_Your goal:_ Rewrite the records below, changing every "common name" to "vernacular name" and leaving everything else as it is.

_Source data:_
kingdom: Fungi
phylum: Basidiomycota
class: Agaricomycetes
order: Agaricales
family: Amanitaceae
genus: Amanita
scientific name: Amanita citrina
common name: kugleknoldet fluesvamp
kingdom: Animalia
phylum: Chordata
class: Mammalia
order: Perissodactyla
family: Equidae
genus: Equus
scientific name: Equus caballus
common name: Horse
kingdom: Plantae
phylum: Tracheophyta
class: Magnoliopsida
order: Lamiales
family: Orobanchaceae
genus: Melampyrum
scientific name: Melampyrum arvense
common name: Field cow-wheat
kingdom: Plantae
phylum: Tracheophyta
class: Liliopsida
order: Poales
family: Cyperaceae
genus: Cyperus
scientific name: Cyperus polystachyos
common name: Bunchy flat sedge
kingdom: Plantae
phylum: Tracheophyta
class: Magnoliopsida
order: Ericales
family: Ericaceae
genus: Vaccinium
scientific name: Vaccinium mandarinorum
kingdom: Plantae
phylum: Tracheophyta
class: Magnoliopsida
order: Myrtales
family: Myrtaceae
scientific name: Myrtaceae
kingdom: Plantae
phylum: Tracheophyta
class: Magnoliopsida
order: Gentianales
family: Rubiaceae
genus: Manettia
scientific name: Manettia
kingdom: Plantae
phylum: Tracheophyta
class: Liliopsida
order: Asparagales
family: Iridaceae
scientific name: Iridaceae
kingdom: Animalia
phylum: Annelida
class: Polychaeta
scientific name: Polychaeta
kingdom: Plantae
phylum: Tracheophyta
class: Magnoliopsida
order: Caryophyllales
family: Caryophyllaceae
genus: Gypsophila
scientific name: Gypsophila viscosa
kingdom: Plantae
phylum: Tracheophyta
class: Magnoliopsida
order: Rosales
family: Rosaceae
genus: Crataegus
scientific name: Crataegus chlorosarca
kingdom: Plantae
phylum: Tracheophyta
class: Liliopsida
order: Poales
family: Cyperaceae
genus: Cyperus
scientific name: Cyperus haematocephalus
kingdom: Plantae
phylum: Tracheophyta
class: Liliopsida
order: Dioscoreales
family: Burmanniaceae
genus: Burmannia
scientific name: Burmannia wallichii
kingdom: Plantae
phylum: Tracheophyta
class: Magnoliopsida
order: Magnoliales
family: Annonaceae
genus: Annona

_Reply:_
kingdom: Fungi
phylum: Basidiomycota
class: Agaricomycetes
order: Agaricales
family: Amanitaceae
genus: Amanita
scientific name: Amanita citrina
vernacular name: kugleknoldet fluesvamp
kingdom: Animalia
phylum: Chordata
class: Mammalia
order: Perissodactyla
family: Equidae
genus: Equus
scientific name: Equus caballus
vernacular name: Horse
kingdom: Plantae
phylum: Tracheophyta
class: Magnoliopsida
order: Lamiales
family: Orobanchaceae
genus: Melampyrum
scientific name: Melampyrum arvense
vernacular name: Field cow-wheat
kingdom: Plantae
phylum: Tracheophyta
class: Liliopsida
order: Poales
family: Cyperaceae
genus: Cyperus
scientific name: Cyperus polystachyos
vernacular name: Bunchy flat sedge
kingdom: Plantae
phylum: Tracheophyta
class: Magnoliopsida
order: Ericales
family: Ericaceae
genus: Vaccinium
scientific name: Vaccinium mandarinorum
kingdom: Plantae
phylum: Tracheophyta
class: Magnoliopsida
order: Myrtales
family: Myrtaceae
scientific name: Myrtaceae
kingdom: Plantae
phylum: Tracheophyta
class: Magnoliopsida
order: Gentianales
family: Rubiaceae
genus: Manettia
scientific name: Manettia
kingdom: Plantae
phylum: Tracheophyta
class: Liliopsida
order: Asparagales
family: Iridaceae
scientific name: Iridaceae
kingdom: Animalia
phylum: Annelida
class: Polychaeta
scientific name: Polychaeta
kingdom: Plantae
phylum: Tracheophyta
class: Magnoliopsida
order: Caryophyllales
family: Caryophyllaceae
genus: Gypsophila
scientific name: Gypsophila viscosa
kingdom: Plantae
phylum: Tracheophyta
class: Magnoliopsida
order: Rosales
family: Rosaceae
genus: Crataegus
scientific name: Crataegus chlorosarca
kingdom: Plantae
phylum: Tracheophyta
class: Liliopsida
order: Poales
family: Cyperaceae
genus: Cyperus
scientific name: Cyperus haematocephalus
kingdom: Plantae
phylum: Tracheophyta
class: Liliopsida
order: Dioscoreales
family: Burmanniaceae
genus: Burmannia
scientific name: Burmannia wallichii
kingdom: Plantae
phylum: Tracheophyta
class: Magnoliopsida
order: Magnoliales
family: Annonaceae
genus: Annona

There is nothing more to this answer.